| TASK BRIEF |
Render the records, from their first line through the line containing "v(-29.66, 91.74) *", as a Markdown table with the columns Row and Line, omitting blank lines and leaving out the pictures.
----
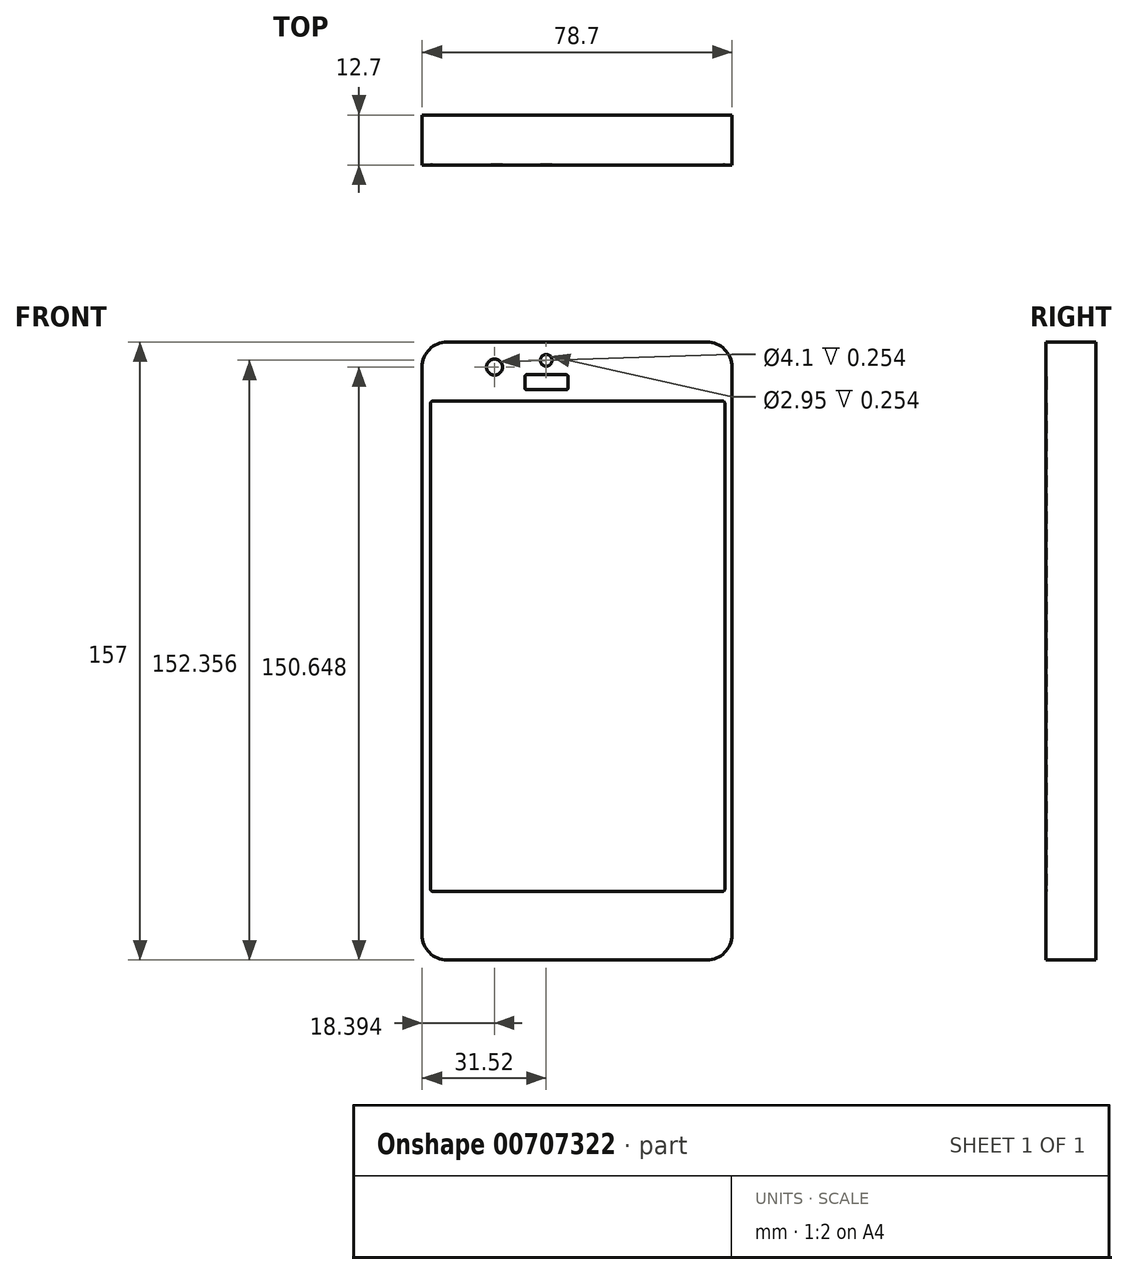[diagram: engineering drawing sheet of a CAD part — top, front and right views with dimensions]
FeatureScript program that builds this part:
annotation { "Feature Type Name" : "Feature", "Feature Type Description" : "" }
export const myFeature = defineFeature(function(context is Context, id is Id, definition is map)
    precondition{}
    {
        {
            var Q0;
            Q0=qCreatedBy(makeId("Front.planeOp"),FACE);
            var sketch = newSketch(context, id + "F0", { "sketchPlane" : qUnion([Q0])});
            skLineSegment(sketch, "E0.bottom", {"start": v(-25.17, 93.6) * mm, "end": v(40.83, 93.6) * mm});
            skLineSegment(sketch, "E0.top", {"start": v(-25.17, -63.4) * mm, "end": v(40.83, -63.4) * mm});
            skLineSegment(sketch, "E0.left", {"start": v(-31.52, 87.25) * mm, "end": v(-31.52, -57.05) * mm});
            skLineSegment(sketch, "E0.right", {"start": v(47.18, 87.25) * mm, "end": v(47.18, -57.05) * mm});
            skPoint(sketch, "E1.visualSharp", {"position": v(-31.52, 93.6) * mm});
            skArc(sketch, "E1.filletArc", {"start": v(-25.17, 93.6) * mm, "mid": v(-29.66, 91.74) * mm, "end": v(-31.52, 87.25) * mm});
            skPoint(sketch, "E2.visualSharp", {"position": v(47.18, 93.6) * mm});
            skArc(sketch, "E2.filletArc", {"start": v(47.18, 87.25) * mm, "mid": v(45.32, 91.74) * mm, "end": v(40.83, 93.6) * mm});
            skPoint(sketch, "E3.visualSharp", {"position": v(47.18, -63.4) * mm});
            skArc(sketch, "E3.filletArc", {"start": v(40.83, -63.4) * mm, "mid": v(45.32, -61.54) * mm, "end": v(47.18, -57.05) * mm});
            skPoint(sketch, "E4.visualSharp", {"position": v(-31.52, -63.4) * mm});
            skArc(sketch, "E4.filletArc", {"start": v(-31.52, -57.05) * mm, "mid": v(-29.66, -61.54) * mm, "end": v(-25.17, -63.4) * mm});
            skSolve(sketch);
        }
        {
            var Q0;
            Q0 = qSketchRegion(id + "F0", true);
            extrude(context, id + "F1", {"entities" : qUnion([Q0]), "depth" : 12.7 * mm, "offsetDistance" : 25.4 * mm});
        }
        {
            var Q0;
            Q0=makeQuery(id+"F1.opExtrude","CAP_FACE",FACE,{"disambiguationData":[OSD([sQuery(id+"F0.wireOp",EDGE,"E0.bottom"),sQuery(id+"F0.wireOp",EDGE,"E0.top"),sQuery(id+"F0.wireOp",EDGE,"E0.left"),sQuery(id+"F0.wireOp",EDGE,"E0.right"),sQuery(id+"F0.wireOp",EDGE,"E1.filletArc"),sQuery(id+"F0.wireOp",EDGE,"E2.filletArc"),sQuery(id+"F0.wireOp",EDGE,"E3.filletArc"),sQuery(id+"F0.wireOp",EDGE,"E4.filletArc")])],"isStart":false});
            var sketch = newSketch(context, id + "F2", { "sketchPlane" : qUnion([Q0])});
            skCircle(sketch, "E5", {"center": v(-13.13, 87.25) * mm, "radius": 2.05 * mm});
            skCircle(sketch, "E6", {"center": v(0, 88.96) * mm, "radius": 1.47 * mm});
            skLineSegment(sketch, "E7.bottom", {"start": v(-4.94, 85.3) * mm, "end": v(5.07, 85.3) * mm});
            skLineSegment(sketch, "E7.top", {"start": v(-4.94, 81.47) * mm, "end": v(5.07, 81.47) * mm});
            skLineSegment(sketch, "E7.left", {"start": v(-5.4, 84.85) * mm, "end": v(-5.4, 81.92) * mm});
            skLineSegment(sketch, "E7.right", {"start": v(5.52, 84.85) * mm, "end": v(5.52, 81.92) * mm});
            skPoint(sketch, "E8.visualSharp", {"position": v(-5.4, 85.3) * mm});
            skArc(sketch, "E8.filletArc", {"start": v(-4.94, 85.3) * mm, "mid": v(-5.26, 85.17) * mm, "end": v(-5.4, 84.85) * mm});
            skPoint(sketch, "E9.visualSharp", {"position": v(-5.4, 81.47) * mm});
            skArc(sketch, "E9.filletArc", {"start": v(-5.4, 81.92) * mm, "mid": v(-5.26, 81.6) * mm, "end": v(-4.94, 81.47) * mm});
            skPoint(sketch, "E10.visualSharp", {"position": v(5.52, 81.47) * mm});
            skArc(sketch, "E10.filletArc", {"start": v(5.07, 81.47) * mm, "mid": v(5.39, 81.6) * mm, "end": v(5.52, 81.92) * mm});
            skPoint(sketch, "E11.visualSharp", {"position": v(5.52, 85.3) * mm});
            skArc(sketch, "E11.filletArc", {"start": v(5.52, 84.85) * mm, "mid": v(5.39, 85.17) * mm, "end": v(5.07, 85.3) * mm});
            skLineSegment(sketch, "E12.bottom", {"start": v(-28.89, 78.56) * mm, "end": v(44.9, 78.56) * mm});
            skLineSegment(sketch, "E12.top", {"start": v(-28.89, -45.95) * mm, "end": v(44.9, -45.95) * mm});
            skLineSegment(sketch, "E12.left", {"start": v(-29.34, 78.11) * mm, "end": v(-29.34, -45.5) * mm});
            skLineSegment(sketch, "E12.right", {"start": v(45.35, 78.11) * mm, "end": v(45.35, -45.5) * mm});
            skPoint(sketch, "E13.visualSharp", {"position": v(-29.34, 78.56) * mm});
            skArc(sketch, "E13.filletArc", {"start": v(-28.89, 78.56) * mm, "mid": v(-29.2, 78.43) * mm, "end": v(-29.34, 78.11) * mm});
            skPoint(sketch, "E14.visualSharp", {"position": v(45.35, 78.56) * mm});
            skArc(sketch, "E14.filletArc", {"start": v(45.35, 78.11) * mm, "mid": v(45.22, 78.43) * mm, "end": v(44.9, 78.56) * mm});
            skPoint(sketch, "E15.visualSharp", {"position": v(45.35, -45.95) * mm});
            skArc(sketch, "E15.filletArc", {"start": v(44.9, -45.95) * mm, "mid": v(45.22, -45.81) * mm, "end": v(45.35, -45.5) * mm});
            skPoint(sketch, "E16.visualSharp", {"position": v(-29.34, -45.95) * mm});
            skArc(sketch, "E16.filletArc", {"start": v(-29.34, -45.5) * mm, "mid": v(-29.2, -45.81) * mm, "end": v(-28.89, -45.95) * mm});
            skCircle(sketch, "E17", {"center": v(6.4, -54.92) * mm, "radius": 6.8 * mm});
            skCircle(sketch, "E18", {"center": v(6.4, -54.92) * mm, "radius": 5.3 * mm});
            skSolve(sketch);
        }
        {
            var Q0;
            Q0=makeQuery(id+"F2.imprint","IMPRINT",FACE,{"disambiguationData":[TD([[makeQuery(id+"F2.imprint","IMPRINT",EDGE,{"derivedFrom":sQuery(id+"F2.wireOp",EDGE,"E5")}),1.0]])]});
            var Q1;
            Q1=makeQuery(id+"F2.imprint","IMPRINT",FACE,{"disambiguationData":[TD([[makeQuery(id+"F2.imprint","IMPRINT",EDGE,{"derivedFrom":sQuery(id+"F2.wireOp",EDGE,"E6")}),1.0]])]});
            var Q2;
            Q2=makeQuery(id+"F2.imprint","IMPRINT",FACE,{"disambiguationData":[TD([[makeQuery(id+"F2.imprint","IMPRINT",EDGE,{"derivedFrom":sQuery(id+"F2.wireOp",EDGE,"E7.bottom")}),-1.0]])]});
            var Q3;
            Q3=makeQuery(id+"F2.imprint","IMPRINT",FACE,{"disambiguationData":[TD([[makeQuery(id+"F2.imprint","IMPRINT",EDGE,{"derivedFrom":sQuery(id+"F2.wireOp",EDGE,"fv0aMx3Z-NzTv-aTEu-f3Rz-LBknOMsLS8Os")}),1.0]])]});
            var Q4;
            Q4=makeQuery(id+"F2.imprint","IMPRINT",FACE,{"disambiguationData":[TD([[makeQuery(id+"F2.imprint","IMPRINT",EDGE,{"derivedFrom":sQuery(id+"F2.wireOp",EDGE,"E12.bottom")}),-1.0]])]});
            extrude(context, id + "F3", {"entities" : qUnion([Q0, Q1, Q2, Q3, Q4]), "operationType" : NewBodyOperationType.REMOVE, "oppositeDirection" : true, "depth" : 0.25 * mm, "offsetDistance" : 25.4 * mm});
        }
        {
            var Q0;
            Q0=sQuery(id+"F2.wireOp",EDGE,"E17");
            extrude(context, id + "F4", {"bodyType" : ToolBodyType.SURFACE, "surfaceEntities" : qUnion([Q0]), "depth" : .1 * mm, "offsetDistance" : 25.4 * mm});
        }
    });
----
| EXERCISE RESPONSE |
| Row | Line |
|---|---|
| 1 | [diagram: engineering drawing sheet of a CAD part — top, front and right views with dimensions] |
| 2 | FeatureScript program that builds this part: |
| 3 | annotation { "Feature Type Name" : "Feature", "Feature Type Description" : "" } |
| 4 | export const myFeature = defineFeature(function(context is Context, id is Id, definition is map) |
| 5 |     precondition{} |
| 6 |     { |
| 7 |         { |
| 8 |             var Q0; |
| 9 |             Q0=qCreatedBy(makeId("Front.planeOp"),FACE); |
| 10 |             var sketch = newSketch(context, id + "F0", { "sketchPlane" : qUnion([Q0])}); |
| 11 |             skLineSegment(sketch, "E0.bottom", {"start": v(-25.17, 93.6) * mm, "end": v(40.83, 93.6) * mm}); |
| 12 |             skLineSegment(sketch, "E0.top", {"start": v(-25.17, -63.4) * mm, "end": v(40.83, -63.4) * mm}); |
| 13 |             skLineSegment(sketch, "E0.left", {"start": v(-31.52, 87.25) * mm, "end": v(-31.52, -57.05) * mm}); |
| 14 |             skLineSegment(sketch, "E0.right", {"start": v(47.18, 87.25) * mm, "end": v(47.18, -57.05) * mm}); |
| 15 |             skPoint(sketch, "E1.visualSharp", {"position": v(-31.52, 93.6) * mm}); |
| 16 |             skArc(sketch, "E1.filletArc", {"start": v(-25.17, 93.6) * mm, "mid": v(-29.66, 91.74) * mm, "end": v(-31.52, 87.25) * mm}); |